LYNN — A complete renovation of the Lynn Memorial City Hall foyer is the city’s way of honoring its veterans.
City officials say the project is part of a larger one to spruce up City Hall. The building itself, including the Auditorium, is dedicated to veterans.
“When it was established as a memorial for WWII veterans and all veterans really in some respects, it was done to honor them in a way that you could see from coming in here,” said Mayor Thomas M. McGee. “When it was brand new, it must have been shiny and we’re starting to see the shine come back through lots of elbow grease and scrubbing.”
Some of the renovations include restoring the gold lettering for the engravings in the foyer, buffing up and restoring the brass in areas, including the railing, putting in new rugs and two new flags. Work was also done to refurbish the plaques honoring the fallen from past wars, according to Michael Sweeney, director of veterans services for the city.
The project will also include two new museum-quality cabinets, replacing the two outdated cabinets that house military items and the names of city war veterans. The display cases, paid for with a $13,460 state grant and matching grant from the city, are expected to arrive by the winter, Sweeney said.
The project has been a collaborative effort among the mayor’s office, the Department of Veterans Services, the Downtown Lynn Cultural District and the Public Arts Commission.
It is part of an initiative set in motion after the mayor came into office in January and noticed that the building could use some art and sprucing up a bit.
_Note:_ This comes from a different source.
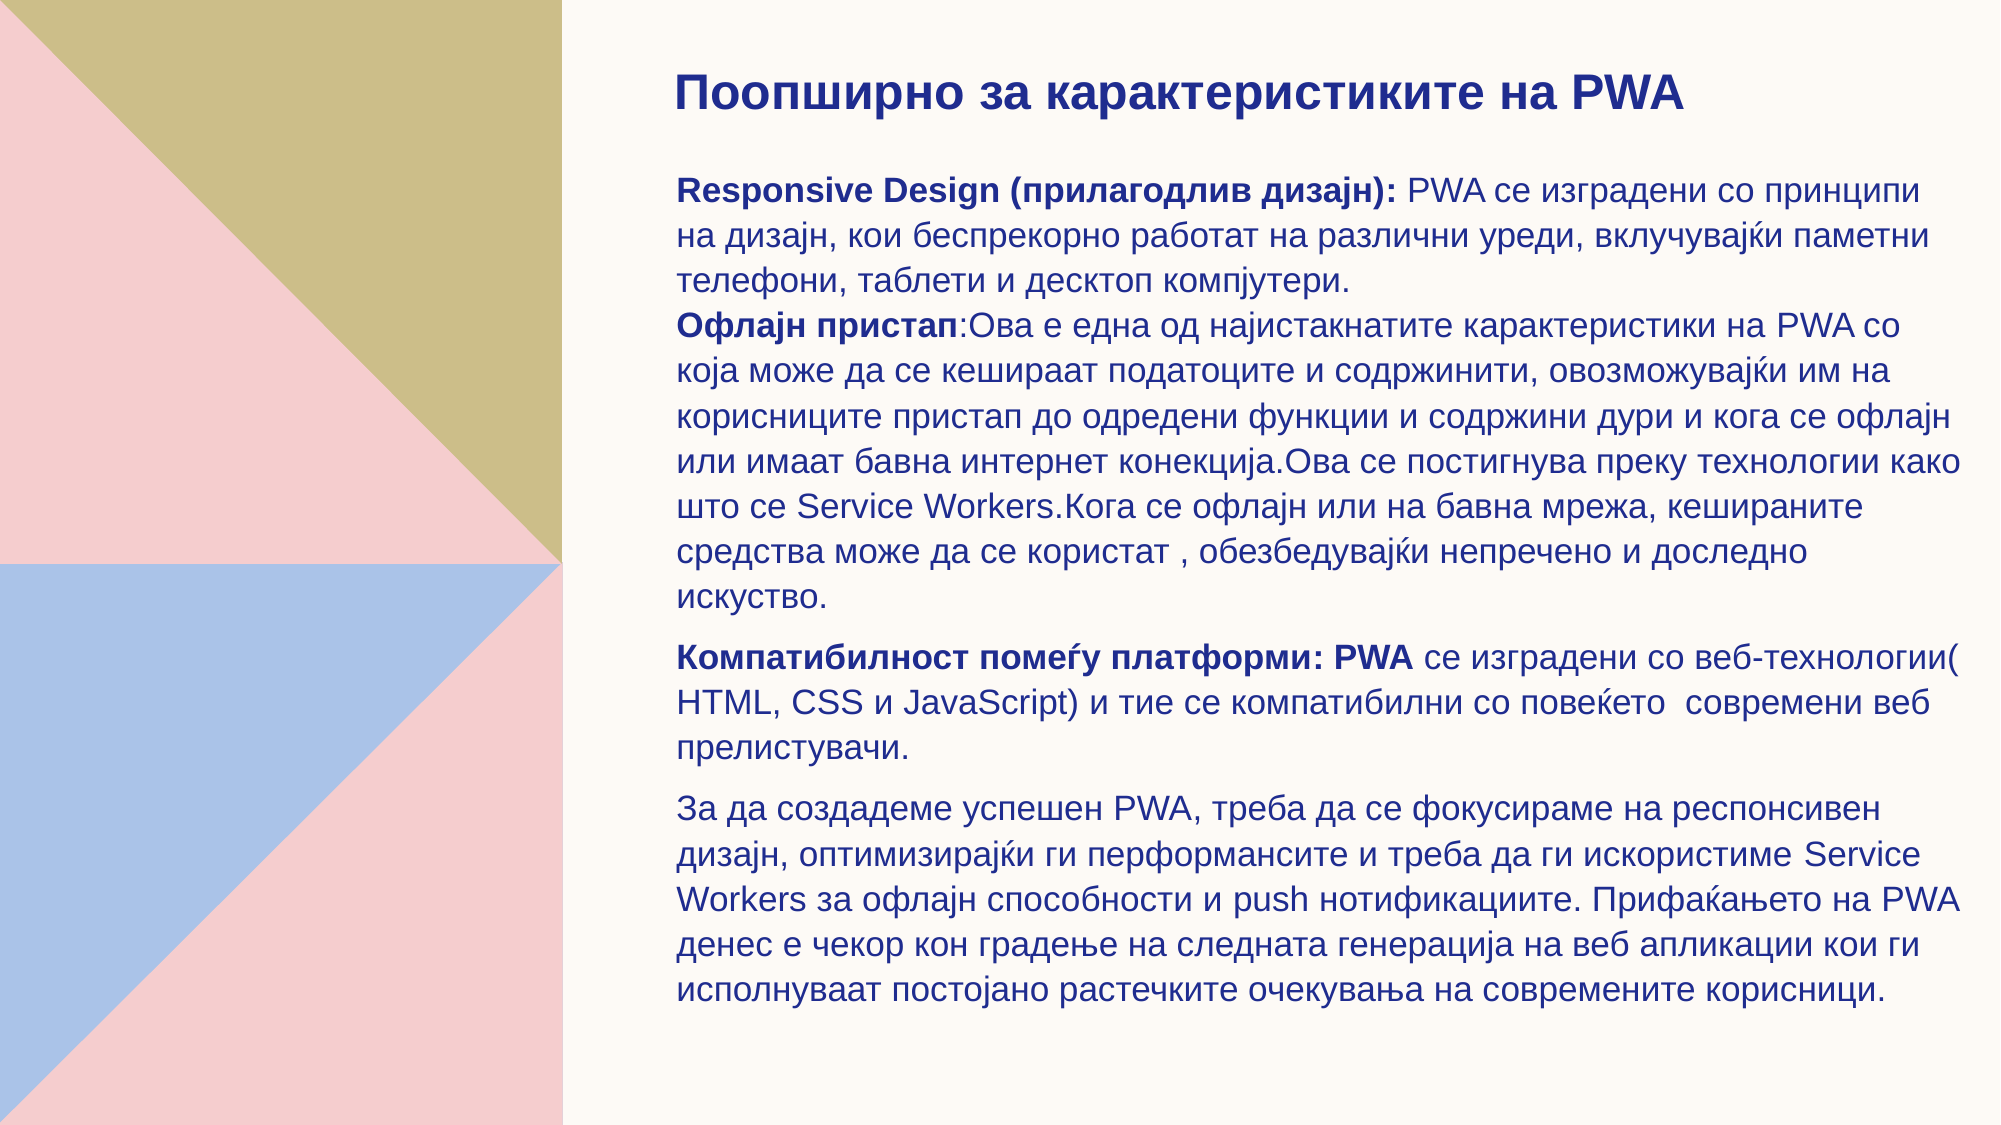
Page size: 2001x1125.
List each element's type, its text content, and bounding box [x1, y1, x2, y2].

list Responsive Design (прилагодлив дизајн): PWA се изградени со принципи на дизајн, кои беспрекорно работат на различни уреди, вклучувајќи паметни телефони, таблети и десктоп компјутери. Офлајн пристап:Ова е една од најистакнатите карактеристики на PWA со која може да се кешираат податоците и содржинити, овозможувајќи им на корисниците пристап до одредени функции и содржини дури и кога се офлајн или имаат бавна интернет конекција.Ова се постигнува преку технологии како што се Service Workers.Кога се офлајн или на бавна мрежа, кешираните средства може да се користат , обезбедувајќи непречено и доследно искуство. Компатибилност помеѓу платформи: PWA се изградени со веб-технологии( HTML, CSS и JavaScript) и тие се компатибилни со повеќето современи веб прелистувачи. За да создадеме успешен PWA, треба да се фокусираме на респонсивен дизајн, оптимизирајќи ги перформансите и треба да ги искористиме Service Workers за офлајн способности и push нотификациите. Прифаќањето на PWA денес е чекор кон градење на следната генерација на веб апликации кои ги исполнуваат постојано растечките очекувања на современите корисници. [585, 156, 1981, 1050]
footer Поопширно за карактеристиките на PWA [659, 37, 1787, 142]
The idea was for people who come to City Hall to have an experience rather than just a visit.
“Scrubbing down that brass is just one of those examples of enhancing the beauty we already have,” said Carolyn Cole, director of the Downtown Lynn Cultural District. “It really brings that history to life.”
The decision to start those efforts with the veterans foyer was threefold — city officials had a target date of Veterans Day to work with, City Hall turns 70 years old next year and it would serve as a kickoff to a larger project in 2019, and Veterans Day this year marks the centennial anniversary of the end of WWI, according to Robin Ennis, the mayor’s deputy chief of staff.
The work and securing the funds for the project has been an eight-month process.
“I think this effort just reaffirms the commitment to veterans the city has to keep this a living monument to them and reaffirms that commitment from the very first day that it was built, the intent of it,” said Ennis. “(Veterans) are very quiet and humble about their service. This project is a quiet way of thanking them.”
The changes to the foyer will be unveiled during the Veterans Day ceremonies Sunday. When people walk in, they’re going to see the changes, but there will also be an announcement made during the Veterans Day breakfast at 8:30 a.m.
The Veterans Day ceremony starts at 10 a.m. in the Auditorium. It will be an opportunity for veterans to come up and be recognized for their service. Veterans will have a chance to say a few words if they so choose, usually an emotional experience for those in attendance. Last year, 115 veterans participated, according to Sweeney.
“It’s a real beautiful, beautiful ceremony,” Sweeney said. “A lot of times veterans want to be acknowledged, but they don’t want to get into (it). No one wants to make it about them, but they’re proud of their service and I think it’s a nice way to do that.”
At 11 a.m., the ceremony will pause to participate in a nationwide event marking the armistice, or the time World War I ended, Nov. 11, 1918 at 11 a.m., the 11th hour of the 11th day.
Nationwide, church bells will ring 21 times at that hour, with several Lynn churches taking part. The bell ringing is an initiative of the United States WWI Centennial Commission and is meant to honor the fallen and those who served in the war.
“I think our Veterans Day program and the way the city is refurbishing this living memorial to veterans, I think it speaks highly of the city of Lynn,” Sweeney said. “People always tell you that they’re never going to forget your service, but when we talked about veterans that died 100 years ago, that’s kind of where the rubber hits the road.
“If you don’t honor those men who died 100 years ago, what are you telling the guy who’s serving today? In a very real way, by honoring those who fell before, you’re honoring the service of those who are overseas, because they’re going to believe you when you tell them you’re never going to forget their service.”